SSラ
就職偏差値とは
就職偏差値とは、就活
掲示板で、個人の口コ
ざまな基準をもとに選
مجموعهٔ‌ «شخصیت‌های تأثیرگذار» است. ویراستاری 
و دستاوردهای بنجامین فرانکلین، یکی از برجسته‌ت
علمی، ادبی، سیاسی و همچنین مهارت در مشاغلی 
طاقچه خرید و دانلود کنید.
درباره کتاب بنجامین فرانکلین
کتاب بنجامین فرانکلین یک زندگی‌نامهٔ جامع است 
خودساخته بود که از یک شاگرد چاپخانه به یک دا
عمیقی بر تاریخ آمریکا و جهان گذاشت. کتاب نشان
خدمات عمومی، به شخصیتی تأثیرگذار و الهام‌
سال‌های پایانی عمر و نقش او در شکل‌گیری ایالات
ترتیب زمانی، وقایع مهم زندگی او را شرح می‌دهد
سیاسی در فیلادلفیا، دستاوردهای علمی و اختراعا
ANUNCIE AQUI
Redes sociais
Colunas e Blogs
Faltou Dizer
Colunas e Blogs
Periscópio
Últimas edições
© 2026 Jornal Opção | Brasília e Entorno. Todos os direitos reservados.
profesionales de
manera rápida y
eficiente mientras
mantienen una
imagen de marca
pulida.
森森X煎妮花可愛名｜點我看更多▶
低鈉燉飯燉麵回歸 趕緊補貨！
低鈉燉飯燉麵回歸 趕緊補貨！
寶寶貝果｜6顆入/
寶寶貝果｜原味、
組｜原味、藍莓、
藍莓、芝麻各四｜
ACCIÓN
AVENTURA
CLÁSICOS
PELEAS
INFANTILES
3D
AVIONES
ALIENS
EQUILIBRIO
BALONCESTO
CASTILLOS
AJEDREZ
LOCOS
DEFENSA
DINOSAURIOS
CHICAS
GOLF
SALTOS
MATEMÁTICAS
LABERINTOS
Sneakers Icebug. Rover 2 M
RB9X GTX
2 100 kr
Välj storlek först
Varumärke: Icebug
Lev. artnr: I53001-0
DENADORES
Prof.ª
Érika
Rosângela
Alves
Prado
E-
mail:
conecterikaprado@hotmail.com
══════
Work request: Copy every line above without any changes.

Your response:
SSラ
就職偏差値とは
就職偏差値とは、就活
掲示板で、個人の口コ
ざまな基準をもとに選
مجموعهٔ‌ «شخصیت‌های تأثیرگذار» است. ویراستاری 
و دستاوردهای بنجامین فرانکلین، یکی از برجسته‌ت
علمی، ادبی، سیاسی و همچنین مهارت در مشاغلی 
طاقچه خرید و دانلود کنید.
درباره کتاب بنجامین فرانکلین
کتاب بنجامین فرانکلین یک زندگی‌نامهٔ جامع است 
خودساخته بود که از یک شاگرد چاپخانه به یک دا
عمیقی بر تاریخ آمریکا و جهان گذاشت. کتاب نشان
خدمات عمومی، به شخصیتی تأثیرگذار و الهام‌
سال‌های پایانی عمر و نقش او در شکل‌گیری ایالات
ترتیب زمانی، وقایع مهم زندگی او را شرح می‌دهد
سیاسی در فیلادلفیا، دستاوردهای علمی و اختراعا
ANUNCIE AQUI
Redes sociais
Colunas e Blogs
Faltou Dizer
Colunas e Blogs
Periscópio
Últimas edições
© 2026 Jornal Opção | Brasília e Entorno. Todos os direitos reservados.
profesionales de
manera rápida y
eficiente mientras
mantienen una
imagen de marca
pulida.
森森X煎妮花可愛名｜點我看更多▶
低鈉燉飯燉麵回歸 趕緊補貨！
低鈉燉飯燉麵回歸 趕緊補貨！
寶寶貝果｜6顆入/
寶寶貝果｜原味、
組｜原味、藍莓、
藍莓、芝麻各四｜
ACCIÓN
AVENTURA
CLÁSICOS
PELEAS
INFANTILES
3D
AVIONES
ALIENS
EQUILIBRIO
BALONCESTO
CASTILLOS
AJEDREZ
LOCOS
DEFENSA
DINOSAURIOS
CHICAS
GOLF
SALTOS
MATEMÁTICAS
LABERINTOS
Sneakers Icebug. Rover 2 M
RB9X GTX
2 100 kr
Välj storlek först
Varumärke: Icebug
Lev. artnr: I53001-0
DENADORES
Prof.ª
Érika
Rosângela
Alves
Prado
E-
mail:
conecterikaprado@hotmail.com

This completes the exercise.